[[ Available data open ]]

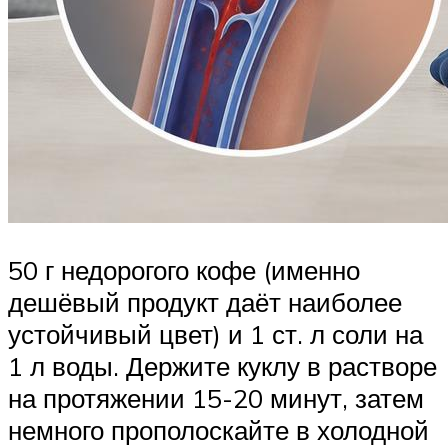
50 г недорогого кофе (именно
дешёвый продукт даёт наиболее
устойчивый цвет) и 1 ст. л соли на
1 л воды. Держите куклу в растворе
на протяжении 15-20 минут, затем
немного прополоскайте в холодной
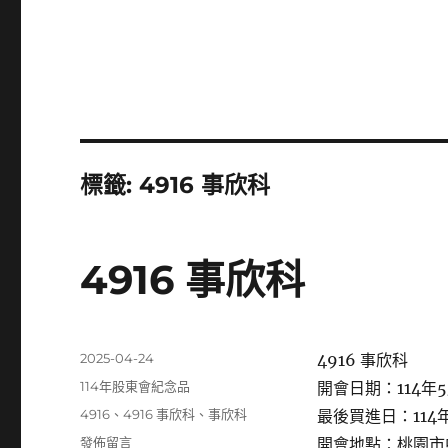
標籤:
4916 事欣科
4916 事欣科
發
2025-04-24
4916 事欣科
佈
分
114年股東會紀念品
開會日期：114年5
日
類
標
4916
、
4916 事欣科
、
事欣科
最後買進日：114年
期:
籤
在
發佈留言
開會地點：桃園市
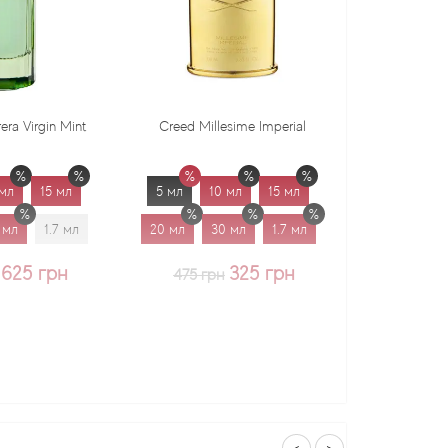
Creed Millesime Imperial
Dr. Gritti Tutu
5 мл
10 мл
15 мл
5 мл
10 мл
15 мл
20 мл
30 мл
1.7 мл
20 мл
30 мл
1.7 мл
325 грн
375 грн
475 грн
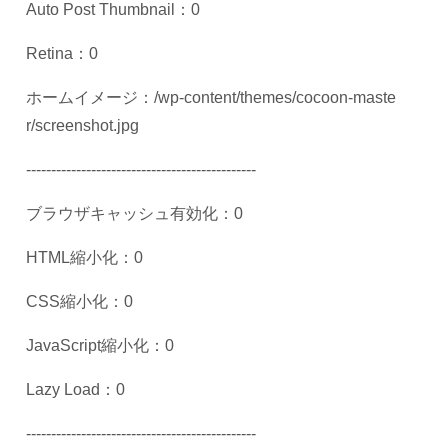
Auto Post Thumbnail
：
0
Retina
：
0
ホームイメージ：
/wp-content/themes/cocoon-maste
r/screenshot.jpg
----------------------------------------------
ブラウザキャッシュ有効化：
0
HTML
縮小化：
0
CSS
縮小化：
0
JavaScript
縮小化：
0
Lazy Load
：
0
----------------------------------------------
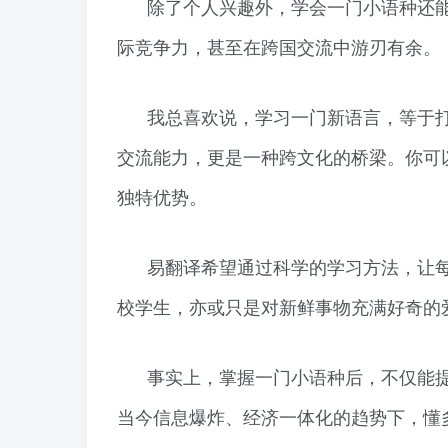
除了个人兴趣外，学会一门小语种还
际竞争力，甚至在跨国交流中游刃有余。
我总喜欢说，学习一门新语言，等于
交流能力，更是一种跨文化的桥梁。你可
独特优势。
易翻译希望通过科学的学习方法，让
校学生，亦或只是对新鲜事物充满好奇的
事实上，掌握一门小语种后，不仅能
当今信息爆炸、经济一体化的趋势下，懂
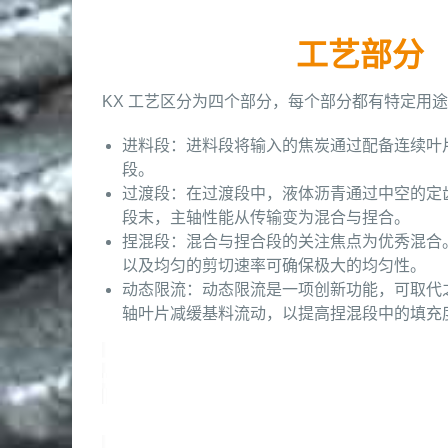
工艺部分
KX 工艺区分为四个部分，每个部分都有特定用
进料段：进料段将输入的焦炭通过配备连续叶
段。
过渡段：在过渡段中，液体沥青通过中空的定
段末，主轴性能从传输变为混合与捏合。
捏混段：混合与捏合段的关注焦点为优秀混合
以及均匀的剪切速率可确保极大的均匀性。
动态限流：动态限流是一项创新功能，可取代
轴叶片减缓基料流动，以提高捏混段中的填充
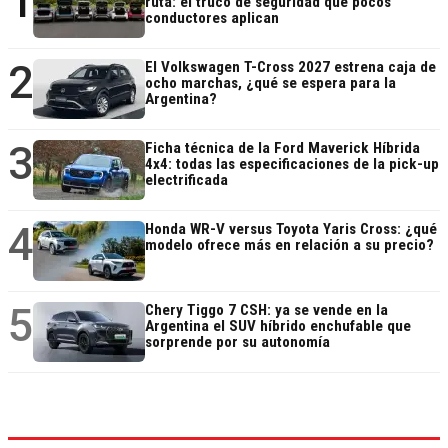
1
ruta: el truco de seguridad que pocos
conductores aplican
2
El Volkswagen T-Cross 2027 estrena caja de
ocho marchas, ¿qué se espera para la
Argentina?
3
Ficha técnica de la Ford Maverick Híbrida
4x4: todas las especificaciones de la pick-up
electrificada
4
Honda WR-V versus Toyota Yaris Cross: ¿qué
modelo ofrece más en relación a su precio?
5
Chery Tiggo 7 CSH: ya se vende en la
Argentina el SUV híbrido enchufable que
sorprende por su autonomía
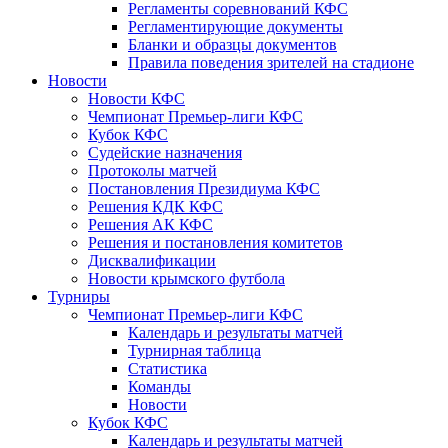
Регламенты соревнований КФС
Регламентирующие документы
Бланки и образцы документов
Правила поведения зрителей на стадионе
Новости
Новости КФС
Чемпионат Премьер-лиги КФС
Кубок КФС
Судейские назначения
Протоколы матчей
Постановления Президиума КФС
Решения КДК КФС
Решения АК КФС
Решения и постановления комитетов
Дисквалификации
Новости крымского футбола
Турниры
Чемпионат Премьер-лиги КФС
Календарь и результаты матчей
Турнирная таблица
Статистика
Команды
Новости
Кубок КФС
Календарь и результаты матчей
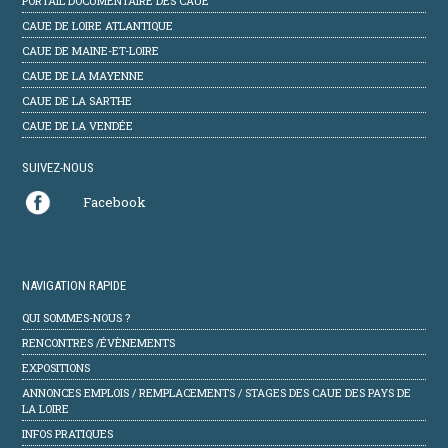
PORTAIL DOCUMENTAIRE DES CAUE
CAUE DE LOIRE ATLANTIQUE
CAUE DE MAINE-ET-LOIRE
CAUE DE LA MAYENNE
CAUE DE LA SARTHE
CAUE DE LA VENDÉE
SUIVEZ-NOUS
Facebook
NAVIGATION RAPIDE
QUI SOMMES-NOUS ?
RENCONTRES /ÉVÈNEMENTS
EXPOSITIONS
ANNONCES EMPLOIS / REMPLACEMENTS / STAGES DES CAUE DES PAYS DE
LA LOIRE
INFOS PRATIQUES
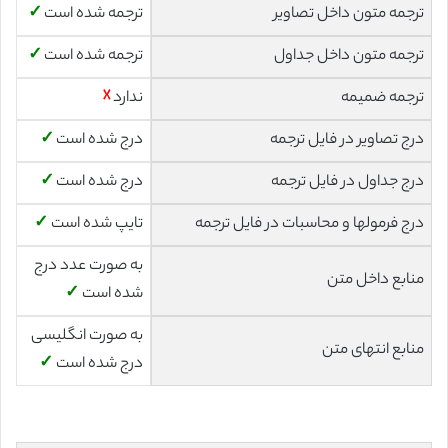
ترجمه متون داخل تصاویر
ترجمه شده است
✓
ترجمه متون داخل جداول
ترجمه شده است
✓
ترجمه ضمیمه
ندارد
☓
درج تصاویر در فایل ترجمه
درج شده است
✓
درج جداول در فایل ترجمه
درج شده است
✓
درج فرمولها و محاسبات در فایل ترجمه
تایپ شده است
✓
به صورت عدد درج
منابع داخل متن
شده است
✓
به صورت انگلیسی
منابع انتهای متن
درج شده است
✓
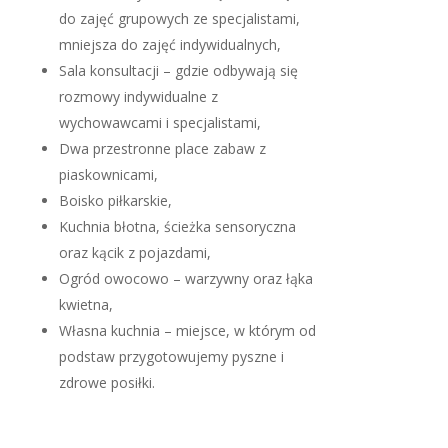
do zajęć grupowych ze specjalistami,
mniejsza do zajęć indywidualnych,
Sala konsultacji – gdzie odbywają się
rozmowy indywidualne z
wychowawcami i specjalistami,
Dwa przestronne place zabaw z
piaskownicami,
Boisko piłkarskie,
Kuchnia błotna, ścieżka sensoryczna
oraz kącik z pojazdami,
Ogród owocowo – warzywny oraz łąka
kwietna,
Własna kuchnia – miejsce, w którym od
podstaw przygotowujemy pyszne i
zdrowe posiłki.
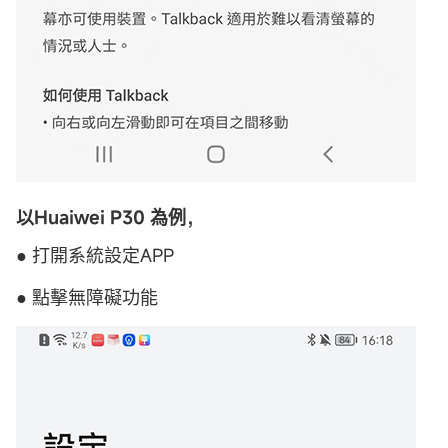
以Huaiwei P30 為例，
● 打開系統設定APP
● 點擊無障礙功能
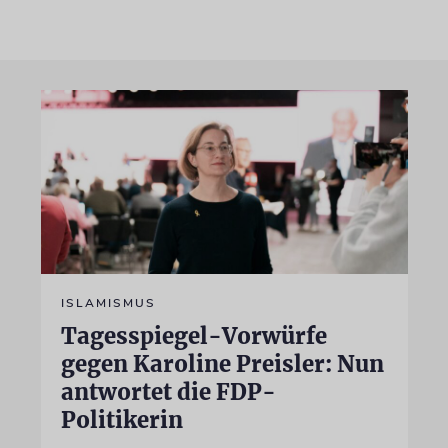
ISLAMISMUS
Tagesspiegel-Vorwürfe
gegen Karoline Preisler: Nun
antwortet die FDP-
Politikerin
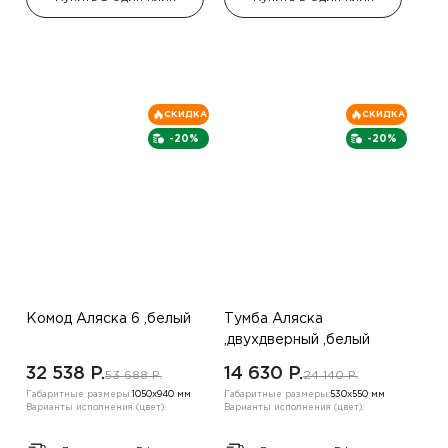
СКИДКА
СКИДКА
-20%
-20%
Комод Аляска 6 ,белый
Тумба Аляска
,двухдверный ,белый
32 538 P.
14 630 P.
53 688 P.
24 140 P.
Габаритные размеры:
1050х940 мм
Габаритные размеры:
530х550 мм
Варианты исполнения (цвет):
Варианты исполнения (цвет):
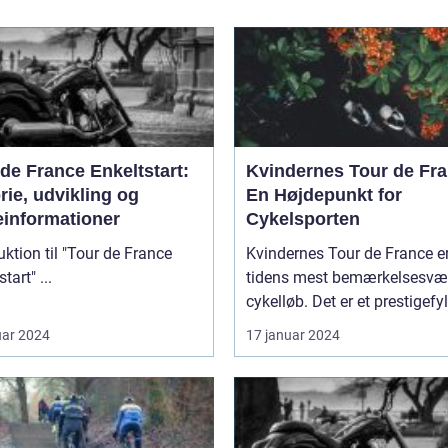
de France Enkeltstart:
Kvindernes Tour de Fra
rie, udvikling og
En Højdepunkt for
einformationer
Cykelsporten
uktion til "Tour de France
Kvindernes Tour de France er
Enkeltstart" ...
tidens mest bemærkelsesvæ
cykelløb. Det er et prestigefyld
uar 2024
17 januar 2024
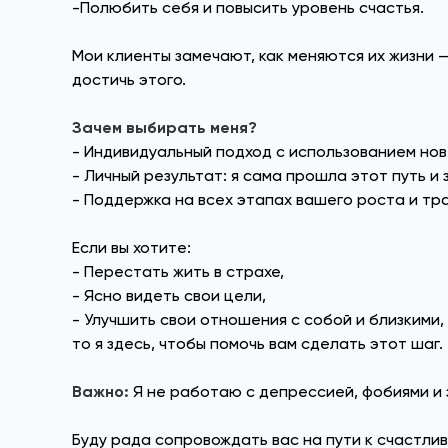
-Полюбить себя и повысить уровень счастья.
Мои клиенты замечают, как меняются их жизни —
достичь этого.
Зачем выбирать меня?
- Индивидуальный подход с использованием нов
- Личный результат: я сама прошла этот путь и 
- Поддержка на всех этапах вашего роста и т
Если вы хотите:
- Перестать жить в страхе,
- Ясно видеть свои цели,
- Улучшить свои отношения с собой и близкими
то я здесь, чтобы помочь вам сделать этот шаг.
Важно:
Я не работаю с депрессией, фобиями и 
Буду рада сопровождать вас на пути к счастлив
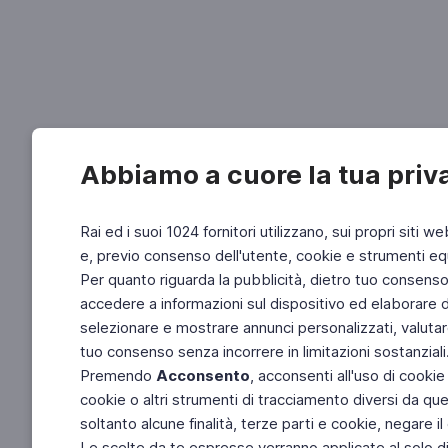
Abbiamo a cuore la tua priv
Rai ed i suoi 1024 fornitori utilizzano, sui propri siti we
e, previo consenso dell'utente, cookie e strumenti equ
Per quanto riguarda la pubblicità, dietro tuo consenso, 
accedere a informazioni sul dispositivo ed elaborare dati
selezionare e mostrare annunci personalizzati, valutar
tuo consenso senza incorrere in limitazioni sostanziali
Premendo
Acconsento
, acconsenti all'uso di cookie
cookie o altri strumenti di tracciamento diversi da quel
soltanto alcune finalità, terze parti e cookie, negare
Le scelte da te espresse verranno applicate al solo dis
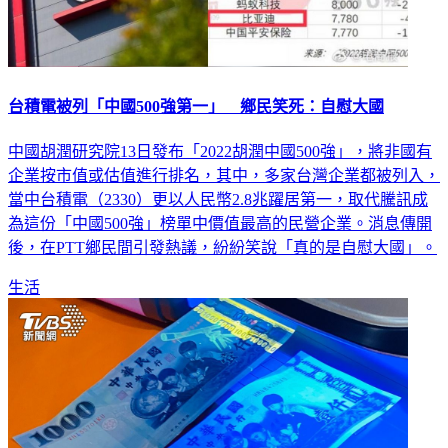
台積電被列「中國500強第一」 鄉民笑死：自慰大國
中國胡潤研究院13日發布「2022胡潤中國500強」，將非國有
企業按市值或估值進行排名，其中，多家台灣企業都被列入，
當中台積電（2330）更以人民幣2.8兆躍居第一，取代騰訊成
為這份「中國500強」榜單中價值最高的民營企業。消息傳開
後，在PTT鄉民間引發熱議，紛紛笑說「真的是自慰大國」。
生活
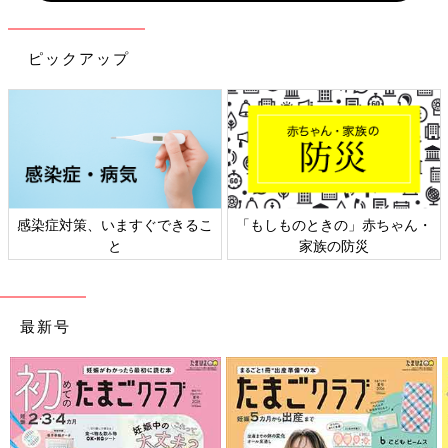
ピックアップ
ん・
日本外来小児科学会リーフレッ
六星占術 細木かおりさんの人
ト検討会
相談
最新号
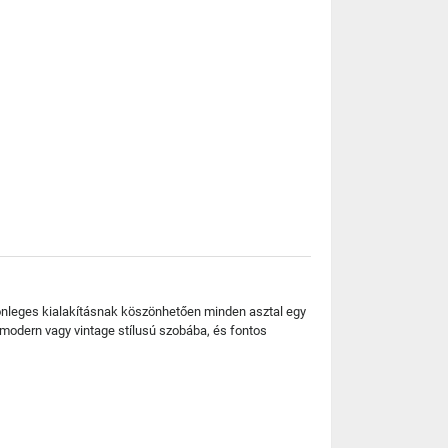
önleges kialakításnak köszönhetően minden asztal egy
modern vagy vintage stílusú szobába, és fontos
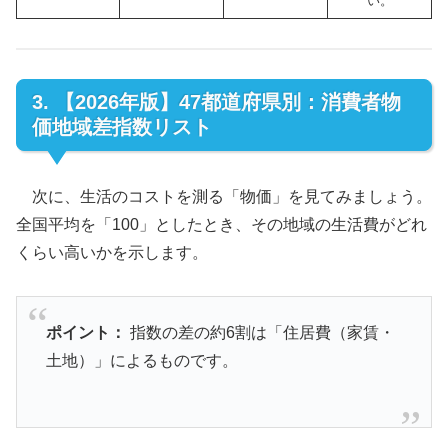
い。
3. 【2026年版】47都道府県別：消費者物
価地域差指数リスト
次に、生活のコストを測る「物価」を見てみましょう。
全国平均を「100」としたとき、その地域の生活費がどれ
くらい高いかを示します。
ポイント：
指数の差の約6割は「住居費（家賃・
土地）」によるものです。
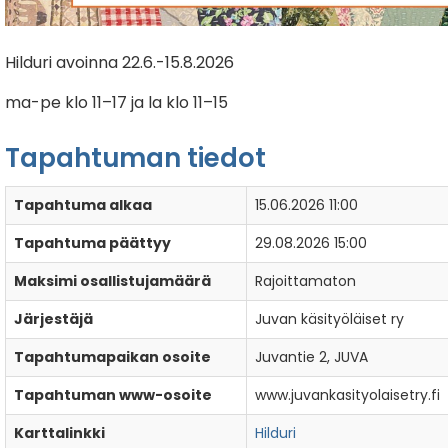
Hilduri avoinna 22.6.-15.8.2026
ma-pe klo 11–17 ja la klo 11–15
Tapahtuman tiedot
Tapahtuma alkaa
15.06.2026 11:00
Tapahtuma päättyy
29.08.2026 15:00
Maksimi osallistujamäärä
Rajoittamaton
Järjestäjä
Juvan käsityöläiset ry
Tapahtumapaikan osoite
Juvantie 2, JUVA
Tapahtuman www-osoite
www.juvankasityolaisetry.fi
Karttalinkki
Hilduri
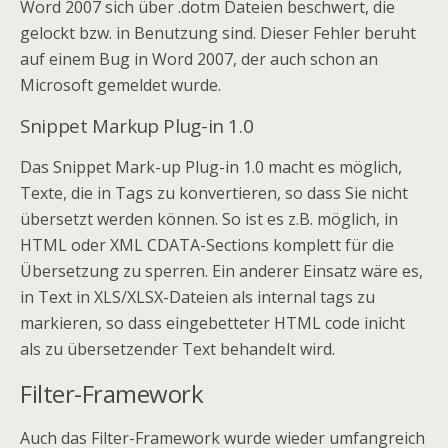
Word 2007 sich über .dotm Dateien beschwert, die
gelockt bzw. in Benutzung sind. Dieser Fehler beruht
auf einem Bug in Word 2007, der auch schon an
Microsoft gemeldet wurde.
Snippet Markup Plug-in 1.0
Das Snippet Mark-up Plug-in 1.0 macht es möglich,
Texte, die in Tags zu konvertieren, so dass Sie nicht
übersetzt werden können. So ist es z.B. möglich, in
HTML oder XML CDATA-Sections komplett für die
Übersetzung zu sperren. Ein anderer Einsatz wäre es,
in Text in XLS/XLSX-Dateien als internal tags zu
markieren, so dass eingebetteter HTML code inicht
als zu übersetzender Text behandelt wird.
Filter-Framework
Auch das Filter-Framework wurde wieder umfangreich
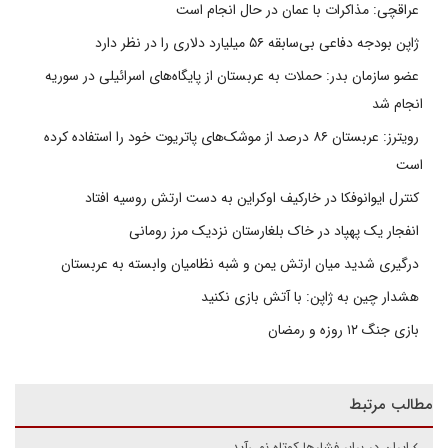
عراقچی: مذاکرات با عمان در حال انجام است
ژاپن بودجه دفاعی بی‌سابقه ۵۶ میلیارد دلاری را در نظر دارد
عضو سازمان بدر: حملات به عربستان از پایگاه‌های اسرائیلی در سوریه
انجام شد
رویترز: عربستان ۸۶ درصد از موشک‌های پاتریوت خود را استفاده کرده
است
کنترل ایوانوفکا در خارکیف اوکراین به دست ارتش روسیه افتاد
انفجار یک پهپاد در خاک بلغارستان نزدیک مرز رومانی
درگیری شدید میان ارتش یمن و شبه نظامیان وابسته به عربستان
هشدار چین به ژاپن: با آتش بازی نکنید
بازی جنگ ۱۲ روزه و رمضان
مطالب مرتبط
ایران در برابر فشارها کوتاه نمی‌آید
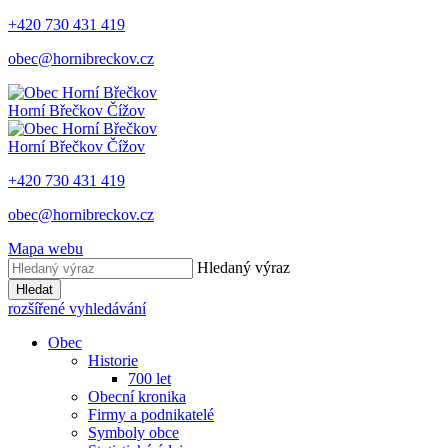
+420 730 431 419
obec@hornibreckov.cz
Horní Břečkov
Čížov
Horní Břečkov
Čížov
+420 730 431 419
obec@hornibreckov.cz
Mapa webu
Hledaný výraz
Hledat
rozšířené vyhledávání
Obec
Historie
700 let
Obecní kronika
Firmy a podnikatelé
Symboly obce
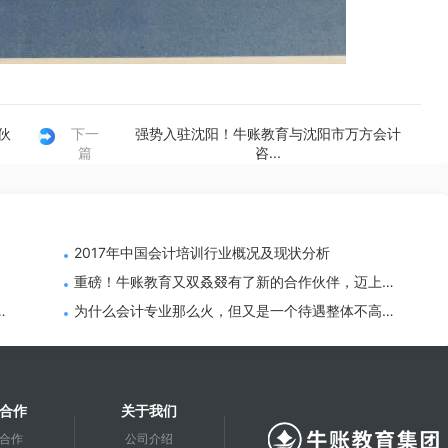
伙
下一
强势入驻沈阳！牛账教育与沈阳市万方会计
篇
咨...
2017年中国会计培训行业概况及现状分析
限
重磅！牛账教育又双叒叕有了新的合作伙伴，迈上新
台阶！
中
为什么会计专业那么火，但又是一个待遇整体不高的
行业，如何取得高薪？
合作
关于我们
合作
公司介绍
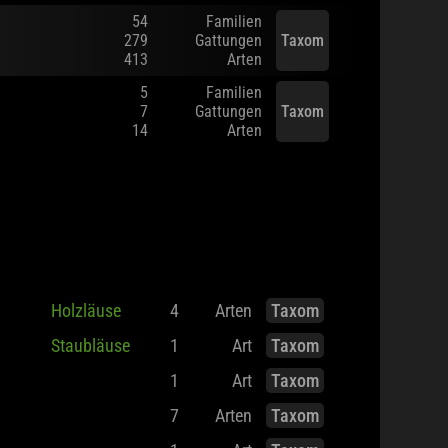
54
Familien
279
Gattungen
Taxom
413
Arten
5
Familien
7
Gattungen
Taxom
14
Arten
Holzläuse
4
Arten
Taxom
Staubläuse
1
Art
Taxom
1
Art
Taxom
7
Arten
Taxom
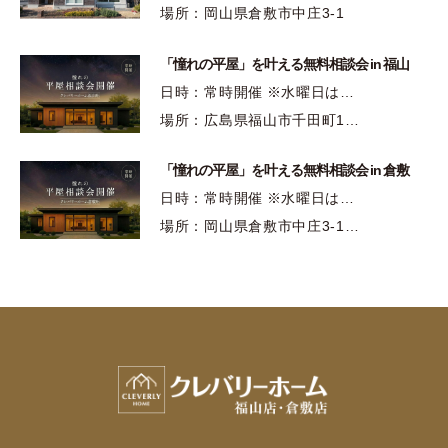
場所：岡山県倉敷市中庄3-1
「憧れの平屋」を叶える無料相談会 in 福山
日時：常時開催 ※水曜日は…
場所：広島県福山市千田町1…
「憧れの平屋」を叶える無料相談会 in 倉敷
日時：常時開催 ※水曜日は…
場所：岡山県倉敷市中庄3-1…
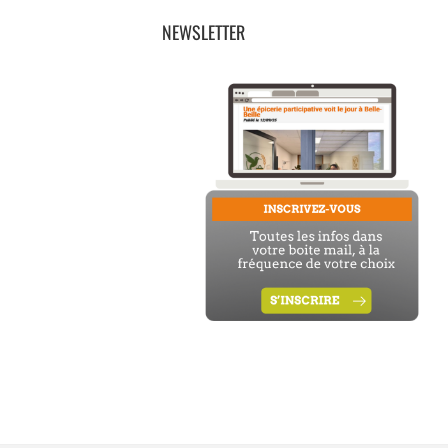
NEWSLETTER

[[ Available data closed ]]

What is required: Reproduce verbatim the lines running from the line containing "Регламенты соревнований КФС" through the line containing "Дисквалификации", with both of these lines included.

Solution for this exercise:
Регламенты соревнований КФС
Регламентирующие документы
Бланки и образцы документов
Правила поведения зрителей на стадионе
Новости
Новости КФС
Чемпионат Премьер-лиги КФС
Кубок КФС
Судейские назначения
Протоколы матчей
Постановления Президиума КФС
Решения КДК КФС
Решения АК КФС
Решения и постановления комитетов
Дисквалификации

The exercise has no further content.